The Injection: The Auvi-Q voice narration walked through the steps once I pulled the tab, and how long to hold in the outer thigh. She looked at me and said, ”Did you do it?” I said yes, while calling 911. I thought to myself, the needle isn’t so bad after all.
The 911 call: I told the 911 operator she was having an allergic reaction and I just gave her epinephrine. She assured me they were on the way and to keep talking to her. We grabbed her second Auvi-Q and headed for the door to meet the paramedics. I kept talking and praying to God out loud. As we waited, she said it still felt like her throat was closing, her heart is now racing (epinephrine will also do that), and she is still panting. But she was courageously calm as we could hear the sirens approach.
Ambulance ride: They arrived quickly and started monitoring her heart and oxygen. They started the lines, including in case for more epinephrine. She was quiet and calm, answered their questions of how she was feeling. They asked me what time I gave her epinephrine and what happened. Still complaining of her throat, as we got closer to the ER, the EMT administered more epinephrine. I am so thankful they had it on board. Not all paramedics carry epinephrine onboard ambulances in our communities. “Always carry two” is another mantra echoed in my head.
ER visit: In the midst of this COVID surge, the pediatric ER staff was highly responsive. Her symptoms subsided but she often complained of feeling a little dizzy and nausea. She was treated with steroids, antihistamines, something to settle her stomach and monitored for a few hours. Discharged with continued meds and monitoring at home for three days following was just as scary. There is still a risk of biphasic reaction – rebound, or secondary – whatever you want to call it, for the next 72 hours, which made those nights sleepless. And still does frankly.
The next steps are to determine what caused the reaction. Our dinner included one new boxed item. We are testing the ingredients of EVERYTHING she ate likely via skin prick this week with her allergist. More to come on that in another post with an update.
Over the years, my daughter has been blood tested, skin pricked, food challenged, and everything else it seems, while also managing her asthma. As I reflect with gratitude, I recognize there is still the privilege of healthcare access that comes with being properly diagnosed on what makes you at risk for anaphylaxis.
Every person does not have equal healthcare access. The disparities do exist for people who look like me and for those who only make certain levels of income. Despite any experiences of red flag allergic reactions (like hives or itchiness), there are many people who lack access to allergists for proper diagnosis, testing and for affordable cost coverage of having epinephrine nearby, or at school, any place that provides care for our children and even our workplaces.

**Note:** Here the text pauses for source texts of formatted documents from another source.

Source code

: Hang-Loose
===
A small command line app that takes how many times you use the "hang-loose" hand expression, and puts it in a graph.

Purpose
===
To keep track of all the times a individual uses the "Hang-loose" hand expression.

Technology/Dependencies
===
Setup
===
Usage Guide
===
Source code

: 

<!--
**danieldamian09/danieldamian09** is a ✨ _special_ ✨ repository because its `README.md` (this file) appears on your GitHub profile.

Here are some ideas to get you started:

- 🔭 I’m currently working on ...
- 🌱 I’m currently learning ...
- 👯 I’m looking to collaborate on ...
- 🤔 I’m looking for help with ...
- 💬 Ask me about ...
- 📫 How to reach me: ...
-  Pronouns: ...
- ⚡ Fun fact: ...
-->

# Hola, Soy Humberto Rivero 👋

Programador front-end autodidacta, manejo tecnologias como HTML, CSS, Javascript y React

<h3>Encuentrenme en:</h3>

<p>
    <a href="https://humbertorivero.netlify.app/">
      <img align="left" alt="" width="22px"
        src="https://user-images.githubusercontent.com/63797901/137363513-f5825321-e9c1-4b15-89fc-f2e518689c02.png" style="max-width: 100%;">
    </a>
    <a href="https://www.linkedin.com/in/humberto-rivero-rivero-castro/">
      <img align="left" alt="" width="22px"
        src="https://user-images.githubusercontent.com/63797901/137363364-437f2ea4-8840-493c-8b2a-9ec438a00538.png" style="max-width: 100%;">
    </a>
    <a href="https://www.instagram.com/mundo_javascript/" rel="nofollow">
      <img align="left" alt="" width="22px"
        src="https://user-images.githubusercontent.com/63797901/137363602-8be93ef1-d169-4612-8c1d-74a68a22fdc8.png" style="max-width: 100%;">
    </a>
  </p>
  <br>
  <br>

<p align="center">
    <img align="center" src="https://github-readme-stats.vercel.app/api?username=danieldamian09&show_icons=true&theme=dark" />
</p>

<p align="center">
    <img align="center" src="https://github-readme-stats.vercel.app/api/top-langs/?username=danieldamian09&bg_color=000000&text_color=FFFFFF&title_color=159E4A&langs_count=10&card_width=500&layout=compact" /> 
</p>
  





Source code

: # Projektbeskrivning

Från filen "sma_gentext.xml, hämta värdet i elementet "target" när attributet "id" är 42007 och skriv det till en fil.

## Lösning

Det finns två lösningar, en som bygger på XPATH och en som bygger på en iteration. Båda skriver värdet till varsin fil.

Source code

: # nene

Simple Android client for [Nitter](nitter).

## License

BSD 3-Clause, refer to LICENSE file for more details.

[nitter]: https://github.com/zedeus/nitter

Recently, a recent practice update published in April in the Journal of Allergy and Clinical Immunology shared how clinicians diagnose anaphylaxis, but I think the visuals and guidance can be helpful for all of us in this article. FARE’s Food Allergy and Anaphylaxis Emergency Care plan is a useful cheat sheet to keep handy.
If you are ever in doubt during an allergic reaction and still uncertain if it is anaphylaxis, remember epinephrine cannot hurt you. Anything with a needle can be intimidating. My teen confirmed in the frenzy, it wasn’t that bad. I am also confident epinephrine auto-injectors will become more convenient to use in their designs. Many innovations are in development, like the Omniject™, created by Alerje, which is an auto-injector that adheres to a phone case and can also trigger emergency notification alerts when activated.
The bottom line lesson is to carry two epinephrine auto-injectors and to Epi first, epi fast, and call 911.